Имя Исаака Сирина, писавшего на сирийском языке, не может не вызвать в памяти другого Сирина – великого Учителя Церкви IV в., псалмопевца и проповедника Ефрема Сирина, автора почти тысячи сочинений (или, по другим сведениям, около трех миллионов двустиший). В одном из его гимнов, согласно комментарию С.С. Аверинцева, слово «дар» (сир. Mawhabta) в тех речениях, где Ефрем молит Господа наполнить уста его «полнотою дара» Господня, несет двойную семантику и «совершенно наравне означает вещественные евхаристические субстанции – и невещественный дар “разумения”[195]: наполняются уста и так же конкретно, как бы телесно, наполняется ум». В этом смысле семантика «дара слез» также удваивается в парном знаменовании эмотивно-телесной «влаги» и неотмирного «святого дара», чтобы утвердиться в словосочетании «дар слезный» как дар смиренномудрого сердечного сокрушения[196]. «В сирийском монашестве, – писал наш мыслитель-эмигрант, – признаком истинного покаяния считался “слезный дар” и обозначался непереводимым словом “умиление”»[197].

В «Деятельных и богословских главах» Симеона Нового Богослова (f 1032) слезный дар мотивирован нестерпимым сиянием Света Фаворского и как непосредственное явление Духа Святаго: «Имеющий в себе свет Всесвятого Духа, не в силах бывая стерпеть зрение Его, – говорит преподобный Симеон Новый Богослов, – падает на землю ниц, взывает и вопиет в ужасе страхе великом, как видевший и испытавший нечто такое, что выше естества, выше слова и разума, и бывает он подобен человеку, у которого от чего-нибудь возгорелись внутренности огнем, от которого, жегомый и жжения пламени не могши терпеть, становится он весь измученным с совсем не имеющим силы быть в себе. Но, будучи непрестанно орошаем слезами и ими прохлаждаем, еще сильнее воспламеняется он огнем желания божественного, а от этого слезы еще обильнее у него текут, и он, будучи омываем излиянием их, еще блистательнее сияет»[198].
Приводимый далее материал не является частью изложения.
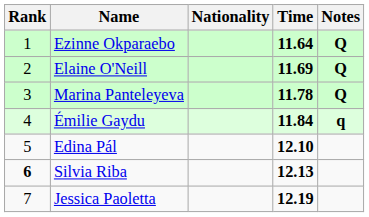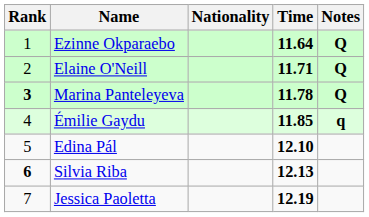Elaine O'Neill | Time: 11.69 -> 11.71
Marina Panteleyeva | Rank: normal -> bold
Émilie Gaydu | Time: 11.84 -> 11.85
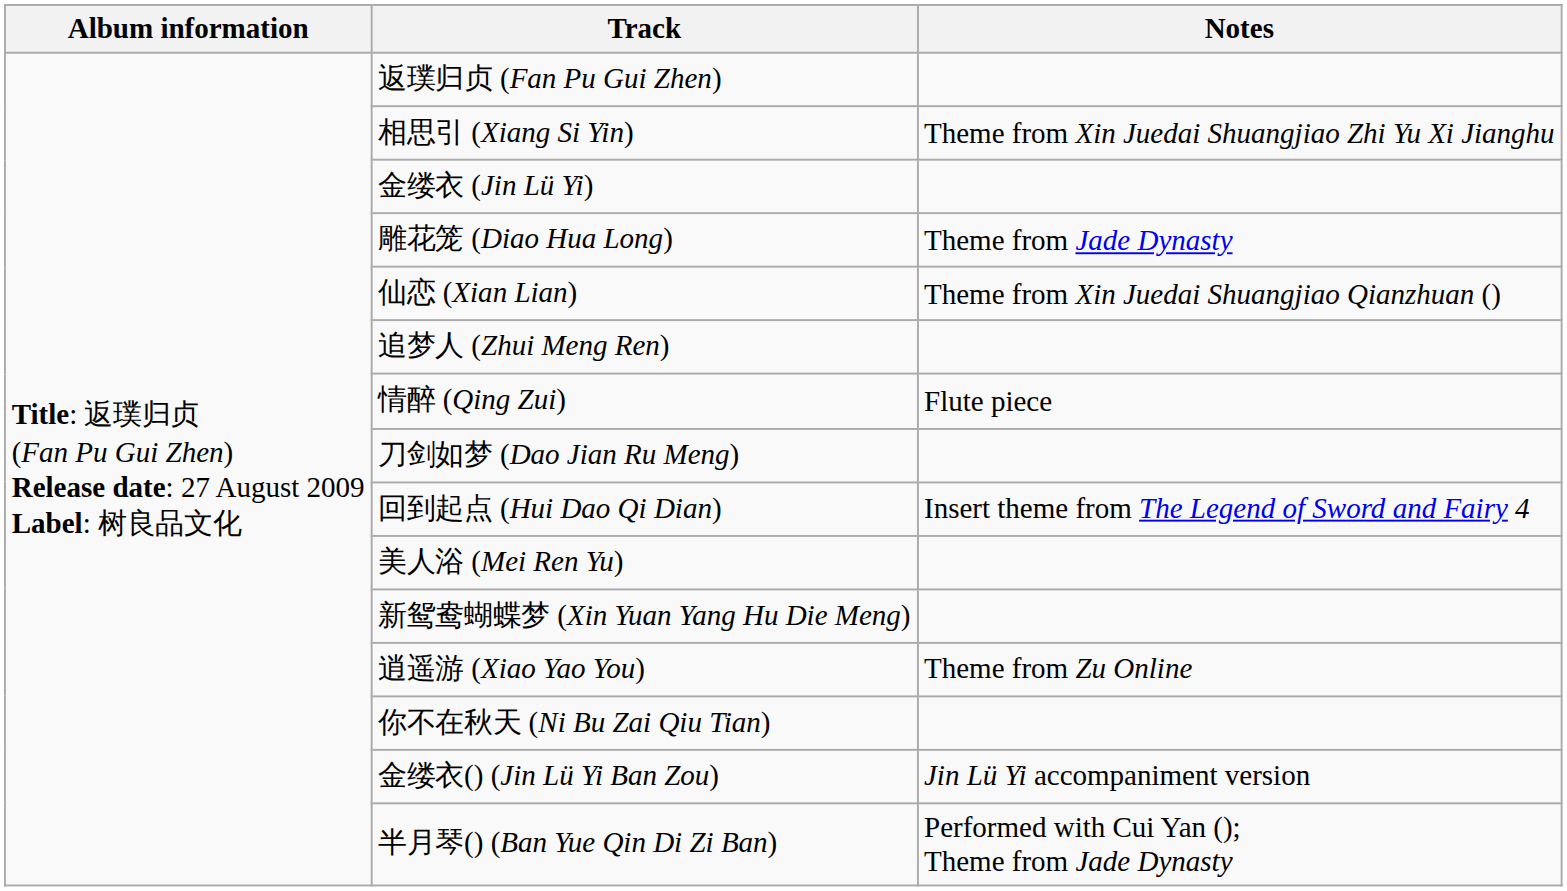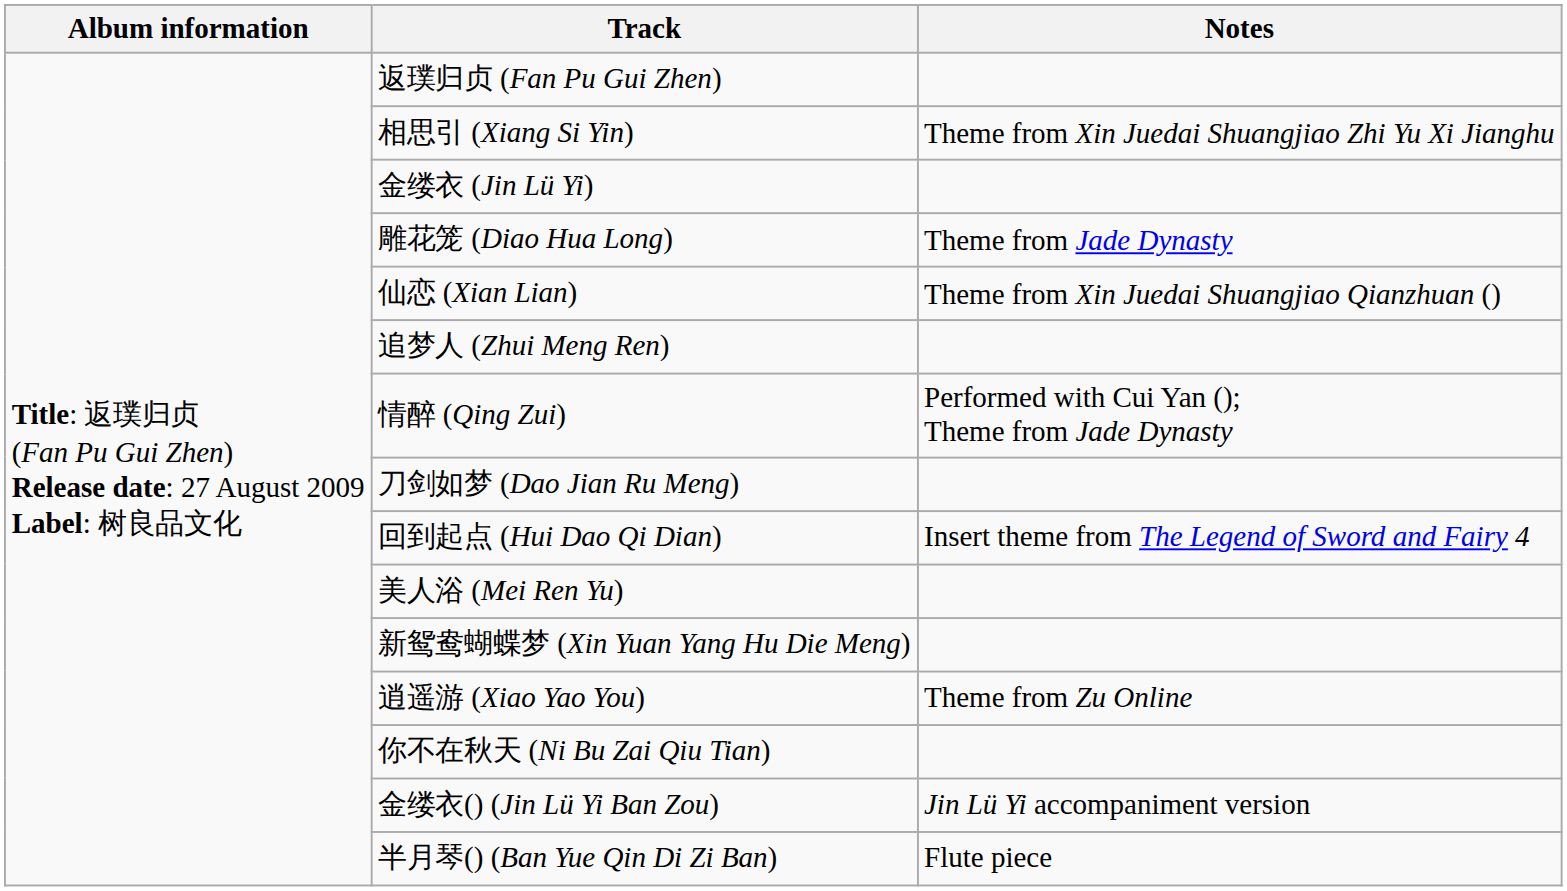情醉 (Qing Zui) | Notes: Flute piece -> Performed with Cui Yan (); Theme from Jade Dynasty
半月琴() (Ban Yue Qin Di Zi Ban) | Notes: Performed with Cui Yan (); Theme from Jade Dynasty -> Flute piece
Русская православная мысль уточняла богословие слез и плача в меру опыта келейной молитвенной практики и скитского отшельничества. Глава заволжских старцев Кирилло-Белозерского монастыря, идеолог нестяжательства, учитель князя-отрока Вассиана Патрикеева, прей. Нил Сорский (Майков, ок. 1433–1508) о даре слезном рассуждает в «Слове 8», а святитель митрополит Димитрий Ростовский (1651–1709) – о библейской символике «жемчуга» и «бисера»: они «являются образом слез» (Поучения и проповеди. Ч. 1). Выразительный совет встречаем мы в «Слове 1. 3» («Умилительное поучение, отсекающее всякое превозношение и гордость человеческую, обращающую душу во источники слез») архим. Паисия Величковского (1722–1794; канонизирован в 1988 г.): не только в келии «плакать на молитве о грехах своих, но и под землю должны скрыться, заживо там рыдать о грехах своих…»[199]

Игнатий Брянчанинов в кратчайшей формуле определяет: «Слезный дар – это осенение Благодати Божией», цитируя при этом поучения египетского аввы, аскета-пустынножителя Паисия Великого (f ок. 400): «все житие монаха – плач» (2.22. «Учение о плаче преп. Паисия Великого»). В разделе 2.23 – «О слезах» святитель трактует «плач» и «слезы» на языке молитвенной атрибутики: «…Невидимые, духовные восхождения в сердце своем положи, проходя юдоль плачевную, земную жизнь, какую Ты назначил для покаяния, ибо благословение даст законополагаяй нам плач и слезы»[200].

Мы не намерены здесь строить панораму эстетической эксплуатации Достоевским фольклорных жанров плача и причитанья или типологию слезных сцен (хотя тема стоит того). Вот наугад несколько примеров, значимых как для эстетики характера, так и для понимания писателем «слезного аспекта мира» в целом.

У ангелов глаза, как известно, на мокром месте. Так плачет ангельское в Сонечке: когда ей вручают благотворительный червонец на похороны и поминки, она сбивчиво благодарит и тут же: «Соня не договорила и заплакала» (6, 288); позже будут сплетничать: «тут же в лавке заплакала, при купцах-то». После этой реплики Раскольникова («Да, может, и Бога-то совсем нет») Соня «вдруг горькогорько зарыдала» (6, 246).